Print or return ancestors of a given node in binary tree
MediumUpdated: Aug 2, 2025
Problem
Given a binary tree and a target node, write a function to print or return all the ancestors of the target node in the binary tree. Ancestors of a node are all the nodes in the path from the root to the parent of the target node.
Examples
Example 1
Input:
Binary Tree:
1
/ \
2 3
/ \
4 5
Target Node: 4
Output: [2, 1]
Explanation:
The ancestors of node 4 are node 2 and node 1 (starting from its parent up to the root).
Example 2
Input:
Binary Tree:
10
/ \
20 30
/ \
40 50
Target Node: 50
Output: [20, 10]
Explanation:
For target node 50, its ancestors in the binary tree are 20 and 10 (parent to root order).
Example 3
Input:
Binary Tree:
5
/ \
3 8
\
4
Target Node: 8
Output: [5]
Explanation:
The ancestor of node 8 is just one node—5 (its parent).
Solution
Method 1 - Using DFS
Reasoning / Intuition
- Recursive DFS Traversal: To find the ancestors, traverse the binary tree using Depth First Search (DFS).
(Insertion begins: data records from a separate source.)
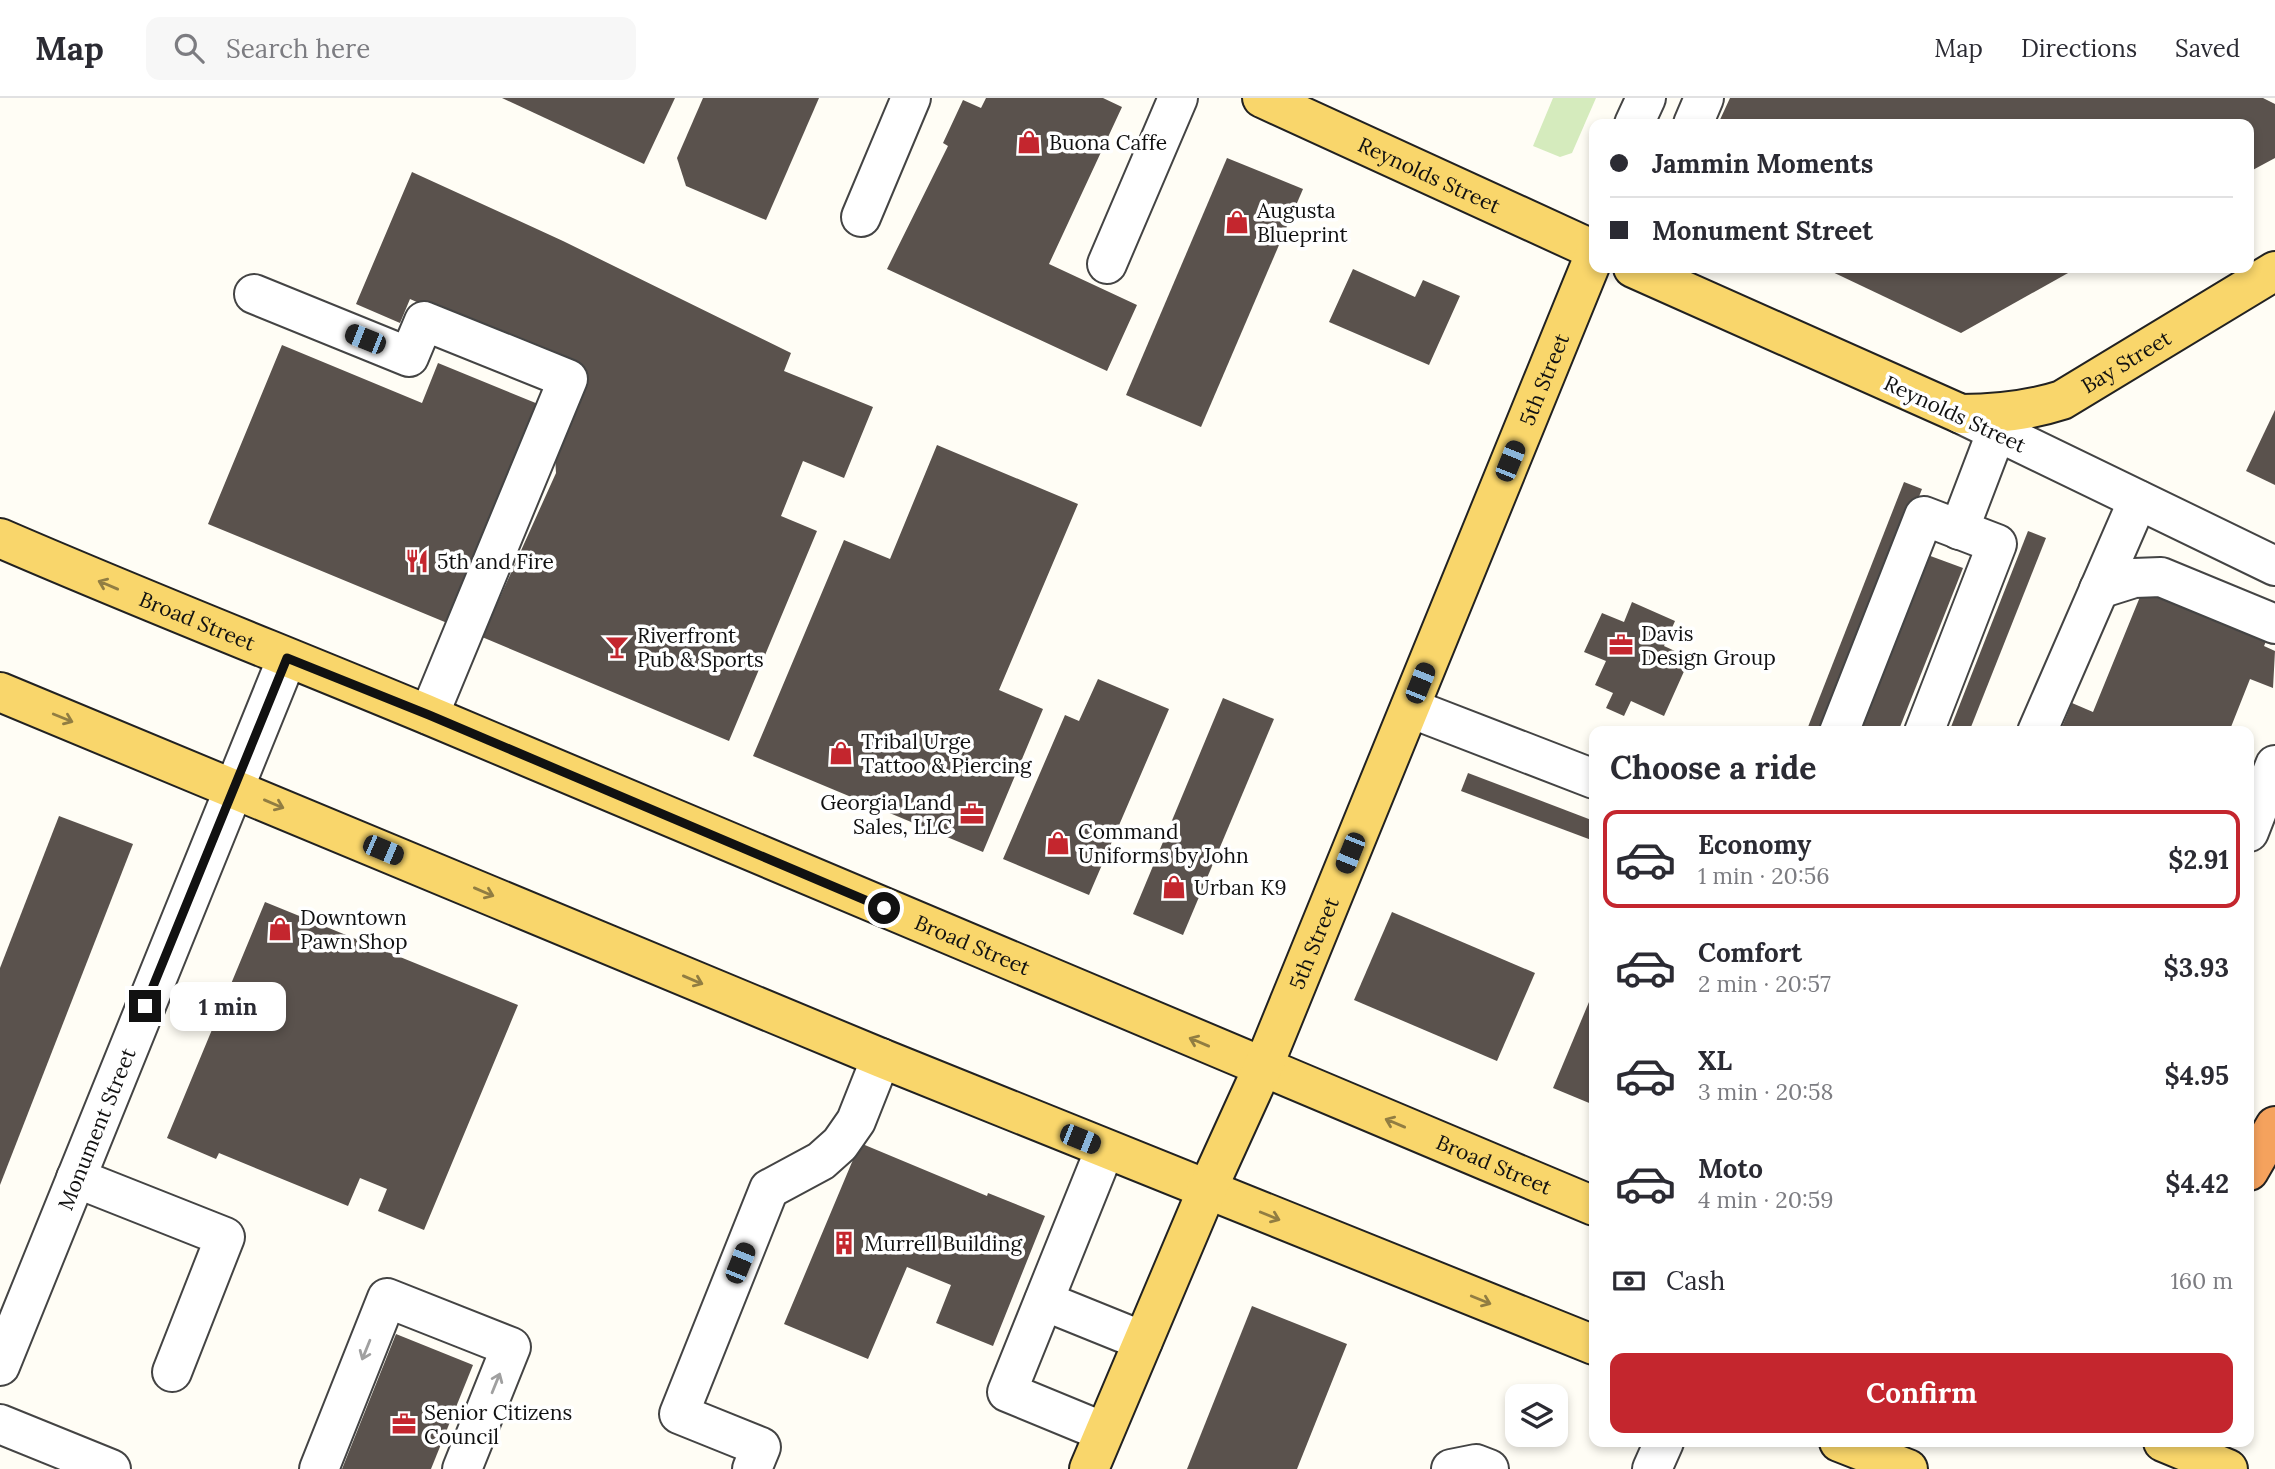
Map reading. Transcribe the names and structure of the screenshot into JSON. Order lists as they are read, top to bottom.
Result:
{
  "streets": {
    "main road": [
      "Reynolds Street",
      "Bay Street",
      "5th Street",
      "Broad Street"
    ],
    "street": ["Monument Street"]
  },
  "crossings": [
    ["Reynolds Street", "Bay Street"],
    ["5th Street", "Broad Street"],
    ["Broad Street", "Monument Street"]
  ],
  "places": {
    "shop": [
      "Buona Caffe",
      "Augusta Blueprint",
      "Tribal Urge Tattoo & Piercing",
      "Command Uniforms by John",
      "Urban K9",
      "Downtown Pawn Shop"
    ],
    "restaurant": ["5th and Fire"],
    "office": ["Davis Design Group", "Georgia Land Sales, LLC", "Senior Citizens Council"],
    "bar": ["Riverfront Pub & Sports"],
    "building": ["Murrell Building"]
  },
  "page": {
    "header": "Map",
    "search": "Search here",
    "nav": ["Map", "Directions", "Saved"],
    "banner": ["Jammin Moments", "Monument Street"],
    "heading": "Choose a ride",
    "list": [
      {
        "name": "Economy",
        "note": "1 min · 20:56",
        "value": "$2.91"
      },
      {
        "name": "Comfort",
        "note": "2 min · 20:57",
        "value": "$3.93"
      },
      {
        "name": "XL",
        "note": "3 min · 20:58",
        "value": "$4.95"
      },
      {
        "name": "Moto",
        "note": "4 min · 20:59",
        "value": "$4.42"
      }
    ],
    "bubble": "1 min",
    "pay": ["Cash", "160 m"],
    "buttons": "Confirm"
  }
}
Start from the root node, and explore its left and right subtrees, looking for the target node.
- Tracking Path: When the target node is found, backtrack by storing all nodes encountered during the recursion that led to the target node.
- Stopping Condition: Stop when the target node is reached, and return the path of nodes traversed up to this point.
Approach
- Perform a recursive traversal of the binary tree.
- At each node, recursively explore the left or right subtrees to check if the target node exists in those subtrees.
- If the target node is found in one of the subtrees, add the current node (ancestor) to the result list.
- Return the result list.
Code
Java
class Solution {
public List<Integer> printAncestors(TreeNode root, int target) {
// List to store ancestors
List<Integer> ancestors = new ArrayList<>();
// Helper function for recursive traversal
boolean findAncestors(TreeNode node, int target, List<Integer> ancestors) {
// Base case: if node is null
if (node == null) {
return false;
}
// Check if current node is the target
if (node.val == target) {
return true;
}
// Recursively search in left and right subtrees
if (findAncestors(node.left, target, ancestors) || findAncestors(node.right, target, ancestors)) {
// Add current node (ancestor) to the list
ancestors.add(node.val);
return true;
}
return false;
}
// Start DFS to find ancestors of the target node
findAncestors(root, target, ancestors);
return ancestors;
}
}
Python
class Solution:
def printAncestors(self, root, target):
def findAncestors(node, target, ancestors):
# Base case: If node is None
if not node:
return False
# Check if the current node is the target
if node.val == target:
return True
# Recursively check the left and right subtree
if findAncestors(node.left, target, ancestors) or findAncestors(node.right, target, ancestors):
# Add current node (ancestor) to the list
ancestors.append(node.val)
return True
return False
# List to store ancestors
ancestors = []
# Start DFS to find ancestors of the target node
findAncestors(root, target, ancestors)
return ancestors
Complexity
- ⏰ Time complexity:
O(n). We traverse all nodes in the tree in the worst case when the target node is a leaf node. - 🧺 Space complexity:
O(h). The space complexity is determined by the depth of the treehdue to recursive calls (stack frames). In the case of a skewed tree,h = n, making worst-case space complexityO(n).